Alibaba has launched Qwen3-Coder, its most advanced coding model so far, built to go head-to-head with leading Western AI models for programming tasks.
Qwen3-Coder is the newest member of the Qwen3 family, which Alibaba rolled out in April for general AI applications. The company calls the coding version its most “agentic” model to date, engineered to tackle complex, multi-step development workflows.
The flagship, Qwen3-Coder-480B-A35B-Instruct, uses a mixture-of-experts architecture with 480 billion parameters, 35 billion of which are active at once. The model natively supports a context window of up to 256,000 tokens, with the option to extend to one million.

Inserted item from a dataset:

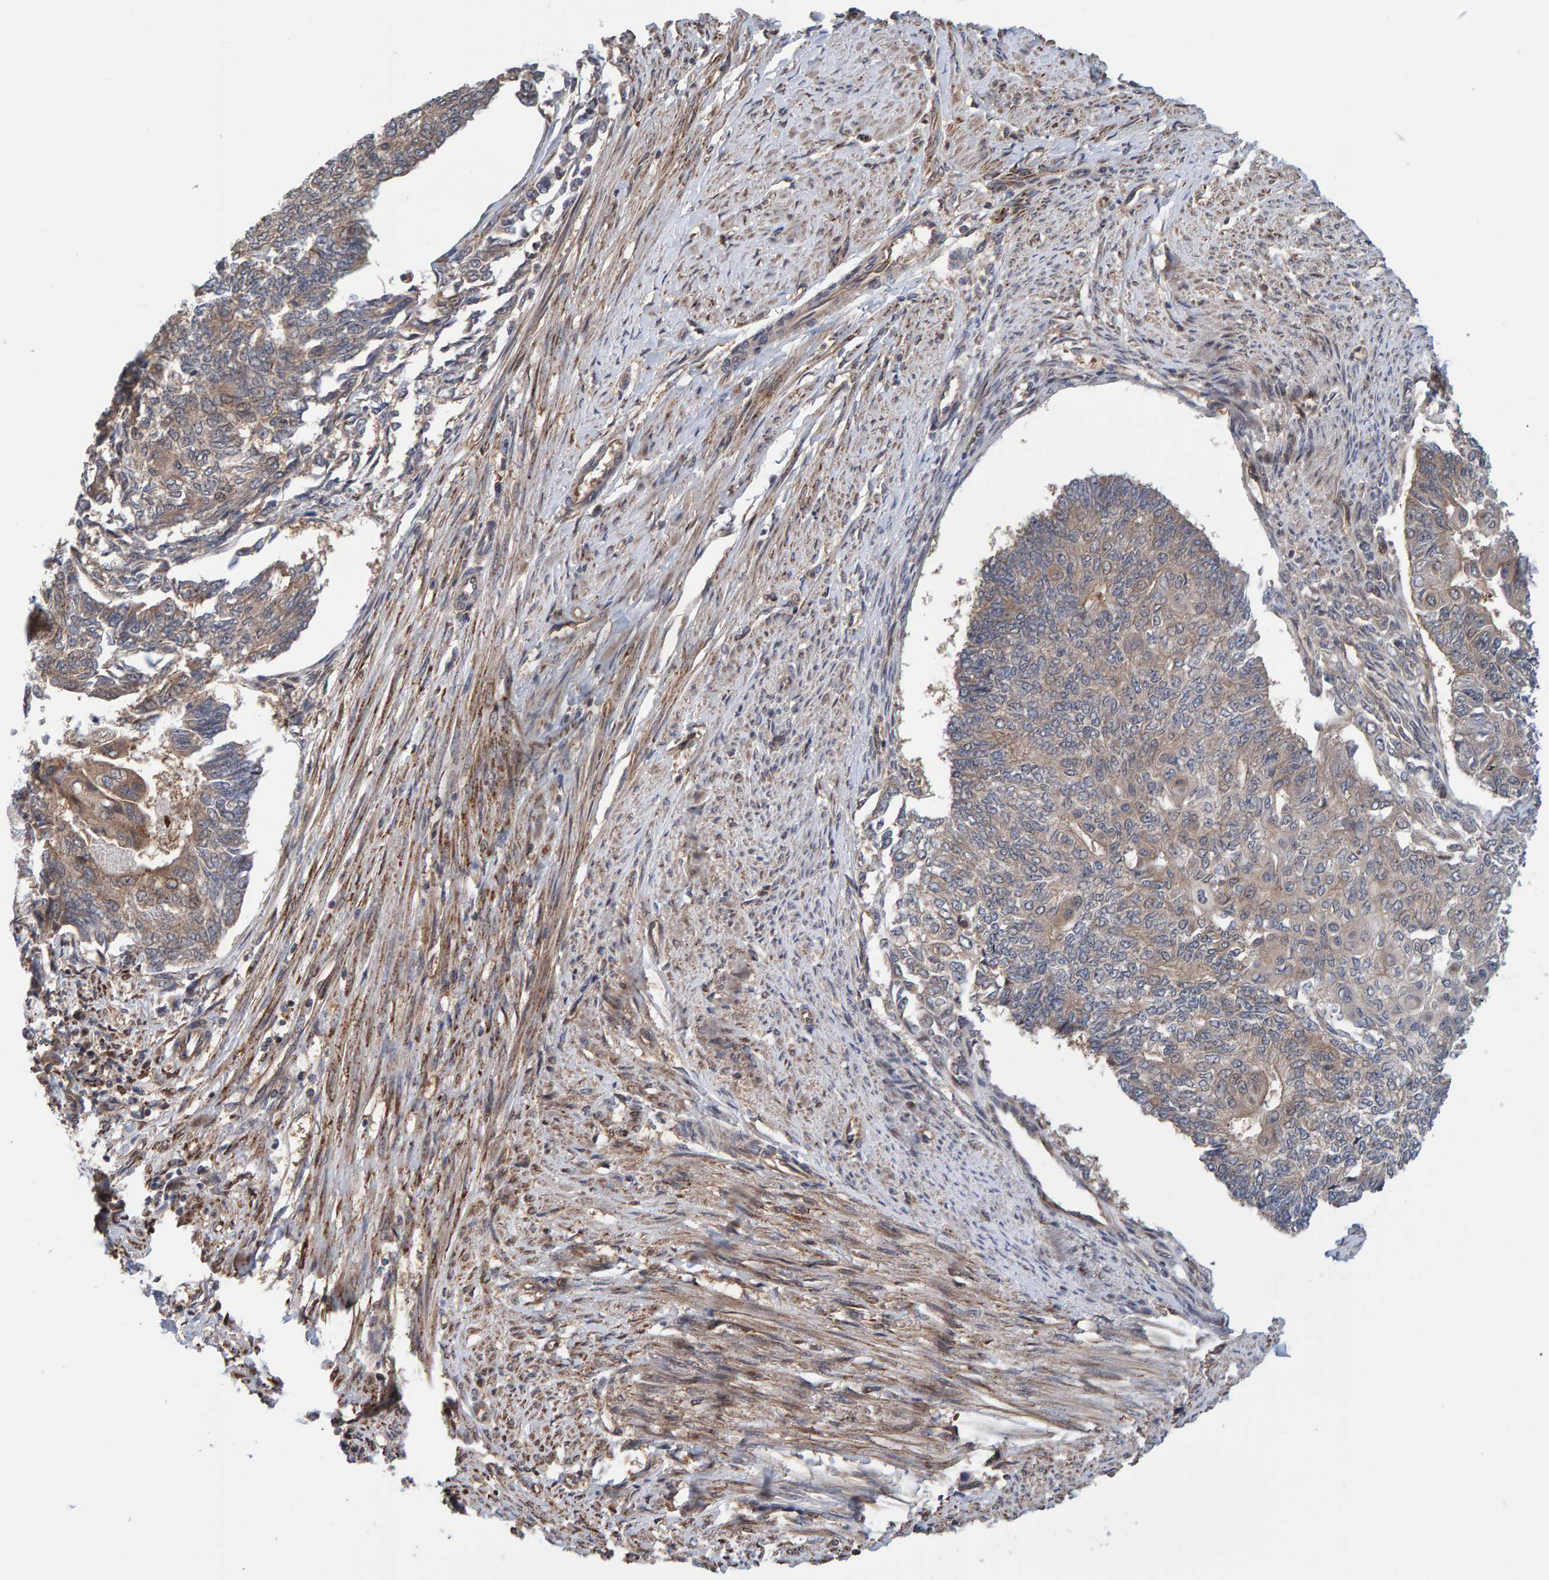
{"staining": {"intensity": "weak", "quantity": ">75%", "location": "cytoplasmic/membranous"}, "tissue": "endometrial cancer", "cell_type": "Tumor cells", "image_type": "cancer", "snomed": [{"axis": "morphology", "description": "Adenocarcinoma, NOS"}, {"axis": "topography", "description": "Endometrium"}], "caption": "This is a histology image of IHC staining of endometrial cancer (adenocarcinoma), which shows weak staining in the cytoplasmic/membranous of tumor cells.", "gene": "SCRN2", "patient": {"sex": "female", "age": 32}}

Training with 7.5 trillion tokens, 70 percent code
Alibaba trained Qwen3-Coder on a massive 7.5 trillion tokens, with code making up 70 percent of the dataset. To prepare the data, the company used its previous Qwen2.5-Coder model to clean and rewrite the training corpus.
For post-training, Alibaba applied long-horizon reinforcement learning, teaching the model to use tools and process feedback through multi-stage interactions with its environment. The company built an infrastructure capable of running 20,000 parallel environments on Alibaba Cloud to support this approach.

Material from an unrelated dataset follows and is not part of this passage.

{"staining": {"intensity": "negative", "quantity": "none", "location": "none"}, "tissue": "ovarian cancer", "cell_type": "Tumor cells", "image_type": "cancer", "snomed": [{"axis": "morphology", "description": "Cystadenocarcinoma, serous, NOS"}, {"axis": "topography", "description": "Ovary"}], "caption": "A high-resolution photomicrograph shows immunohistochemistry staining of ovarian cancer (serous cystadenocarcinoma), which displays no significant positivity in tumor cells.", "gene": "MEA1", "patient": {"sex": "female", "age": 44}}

Coding model demos that require reasoning about physical laws are a common benchmark—and Qwen3-Coder handles them well, according to Alibaba. | Video: Alibaba
Qwen3-Coder reportedly excels at tasks that require reasoning about physical laws—a common benchmark for coding models. According to Alibaba, it ranks among the top open-source models for agent-based coding, browser automation, and tool use, with results comparable to Claude Sonnet 4.
On the SWE-Bench Verified benchmark for software engineering tasks, Qwen3-Coder delivers state-of-the-art performance among open-source models, all without relying on test-time scaling (which usually requires additional compute during inference).

On X, Avi Chawla compared Qwen3-Coder and Claude Sonnet 4 on ten MCP server development tasks. Qwen3-Coder came out ahead in nine cases, consistently posting higher correctness scores.

Qwen Code command line tool
Alongside the new model, Alibaba is releasing Qwen Code, a command line tool for developers. Qwen Code is based on Gemini Code but optimized for Qwen3-Coder, with updated prompts and function call protocols. It supports the OpenAI SDK and can be configured using environment variables.
Qwen3-Coder also integrates with existing developer tools. For Claude Code, users need an API key from Alibaba Cloud Model Studio.
Alibaba says more Qwen3-Coder model sizes are on the way, aiming to deliver strong performance with lower deployment costs. The company is also exploring whether coding agents can improve themselves over time. While the 480B model is too large for standard GPUs, API access is available through Alibaba Cloud Model Studio.
With this launch, Alibaba positions Qwen3-Coder as an open-source alternative to proprietary coding assistants from companies like Anthropic and Google. The open-source approach sets it apart from most Western competitors.
Because coding tasks often involve processing large codebases or documentation, API costs can rise quickly, sometimes forcing users into expensive subscriptions. Qwen3-Coder’s strong open-source performance could put price pressure on these providers.
The code and model weights to run Qwen3-Coder locally are available on GitHub and Hugging Face. There’s also a demo for building small web apps via chat.